LEIF ENGER: Roggenkamp is the longtime president of the Pelican Lake Association, which has periodically contributed to the stocking effort, buying the DNR, a new dock here, a new set of hatching jars there. Because Pelican Lake is spring-fed with no large inlet or outlet, it's not a natural walleye. Lake Roggenkamp agrees that stocking doesn't work everywhere, but says, it does work here. And he fears the new direction the department is taking.

HARVEY ROGGENKAMP: I mean, if it comes to the point where they're gonna try and tell us that it doesn't help, we're all gonna stand up and tell them they're full of prunes, because we know it does help. I don't see how it couldn't help.

LEIF ENGER: Those who believe in stocking have an influential ally in DFL Senator Bob Lessard of International Falls. Lessard chairs the Senate Environment and Natural Resources Committee and is a fishing guide during the summer.

Like Harvey Roggenkamp, Lessard is critical of the DNR's turnaround on stocking. He says, the program has involved more lakeshore owners in taking care of the resource through cooperative projects. And he says, it's worth supporting, even if most of the hatchery fish never see middle-age.

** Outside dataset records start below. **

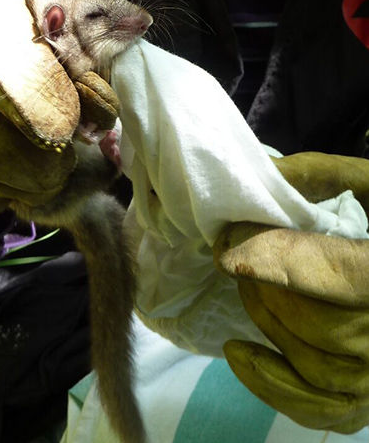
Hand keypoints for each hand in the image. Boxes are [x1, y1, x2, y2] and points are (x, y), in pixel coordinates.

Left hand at [213, 152, 368, 433]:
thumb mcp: (364, 180)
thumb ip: (315, 175)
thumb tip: (260, 174)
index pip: (344, 276)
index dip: (284, 265)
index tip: (229, 254)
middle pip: (326, 327)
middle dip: (268, 290)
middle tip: (235, 257)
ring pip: (318, 368)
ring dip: (266, 325)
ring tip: (242, 287)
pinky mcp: (365, 396)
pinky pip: (320, 409)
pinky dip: (272, 384)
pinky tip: (238, 351)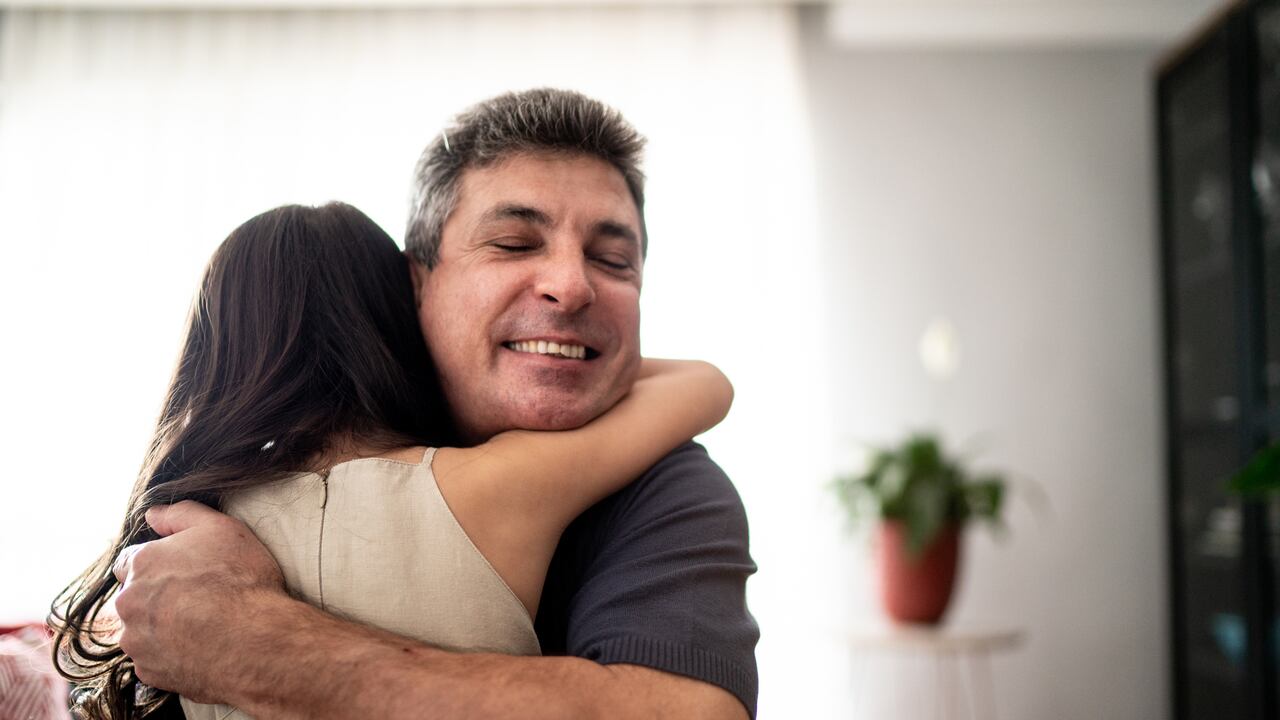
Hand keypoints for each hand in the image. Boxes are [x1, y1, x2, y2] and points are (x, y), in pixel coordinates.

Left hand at [112, 500, 285, 701]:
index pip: (129, 562)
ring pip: (141, 631)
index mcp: (142, 564)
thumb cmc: (241, 579)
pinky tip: (201, 648)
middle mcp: (129, 603)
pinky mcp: (149, 672)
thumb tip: (151, 515)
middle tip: (197, 599)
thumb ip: (181, 515)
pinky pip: (154, 660)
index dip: (157, 564)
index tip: (181, 572)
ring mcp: (136, 641)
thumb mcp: (221, 528)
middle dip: (157, 597)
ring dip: (162, 627)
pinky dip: (171, 655)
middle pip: (134, 598)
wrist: (256, 640)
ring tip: (202, 627)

BOB LESSARD: There's a psychological benefit of bringing people on board and doing it and saying, hey, you know what happened last year? We put 100,000 walleyes in that little lake out there. If you're gonna waste money-- and I don't think it is. If you're gonna waste money, that's a good way to waste it.

LEIF ENGER: The DNR says it has no intention of halting stocking, only of doing it more selectively. In lakes where it's worked well, and not in lakes where walleye can't flourish. That's likely to be unpopular with some lakeshore groups and fishing clubs. But as one DNR official said, in times of tight budgets, a program that only works occasionally is pretty hard to defend. Leif Enger, Main Street Radio, Brainerd.